Huh. Apply this to my posts as well then.

1 Like

:+1: :+1: :+1:

2 Likes

I use Japanese curtains on a curtain traction rod to separate spaces that don’t have doors. People get the hint that the other side of the curtain isn’t their space. You have to show them what is and isn’t theirs. I know the curtain sounds funny but it doesn’t look strange at all and it works.

Guests ‘nesting’ is fairly normal but not in a common area. That guest sounds extra annoying. The suggestion about guidelines on hours when the common areas can be used sound good.

1 Like

Yes, same here. Like we’re all feckin experts? Many contributors on here are very experienced and have a lot of good advice to share. But nobody has the right to decide whether an anonymous poster is a “good” host or not.
Puppylover posted some silly examples but they’re not the norm, are they? Sometimes people just need some guidance.
I wish this forum had been around when I started out. It might have saved me from 6 months of being a feckin doormat.

I am skint and desperate for bookings. Tonight I had a booking request from some students asking for a “special offer” because they’re on a budget. This hasn’t happened to me in years. I’m cheap and budget already. If it wasn’t for a forum like this that taught me ‘DON’T EVER DISCOUNT because if they don’t respect your price, they won’t respect your place’ … I wouldn’t have learned.

Anyway, in yoda fashion, Everything you think you know - the beginning it is.

@Magwitch I have to disagree with other hosts who encourage hosts not to reduce their rates… naturally, if my nightly rate was $48 and the guest was staying for a single night and wanted a discount, I would tell the guest to take a hike. However, if the guest was staying for several days and my place would otherwise remain empty, I would certainly consider a rate reduction…

I would disagree,
a guest who does not respect your price will not respect your place is solid advice.

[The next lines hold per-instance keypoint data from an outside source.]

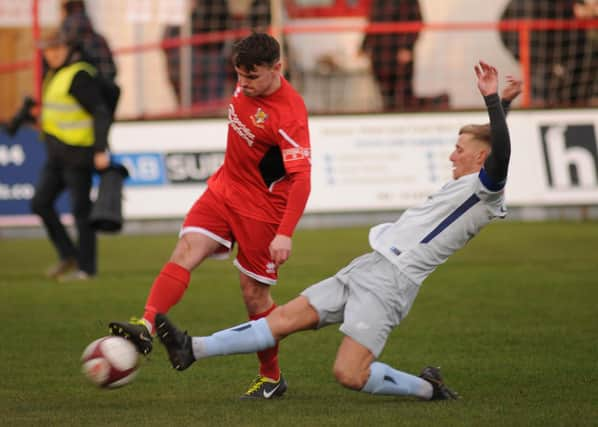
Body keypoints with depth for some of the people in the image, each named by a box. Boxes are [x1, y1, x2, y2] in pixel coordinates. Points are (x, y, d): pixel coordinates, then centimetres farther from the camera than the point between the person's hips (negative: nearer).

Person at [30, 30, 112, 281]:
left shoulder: (79, 76, -15)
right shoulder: (56, 74, 13)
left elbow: (101, 112, -19)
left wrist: (101, 150, -25)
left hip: (77, 154, -9)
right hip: (57, 154, 9)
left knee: (80, 209, -3)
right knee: (40, 203, 5)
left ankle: (86, 268, 5)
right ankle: (68, 256, 15)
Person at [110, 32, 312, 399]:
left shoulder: (288, 114, -25)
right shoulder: (247, 87, -1)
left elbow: (302, 179, -29)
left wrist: (285, 234, -35)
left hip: (262, 207, -7)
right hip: (225, 190, 7)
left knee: (254, 293, 2)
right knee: (185, 252, -15)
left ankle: (272, 378, 20)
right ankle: (147, 327, -33)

Go ahead, discount away, at some point it will be cheaper just to send the guest money and have them book somewhere else. The race to the bottom will only get worse unless hosts hold firm.

RR

2 Likes

@RiverRock Being a host is a business and in most businesses there is some negotiation; if a guest wants to negotiate the rate, I’m not going to be offended because I’m a businesswoman. Ultimately, I will evaluate my options and either accept or decline the prospective guest’s proposed reduced rate…

2 Likes

It’s not so much the haggling part as the red flag that the guest will be a huge problem in other ways after getting the discount, which seems to correlate.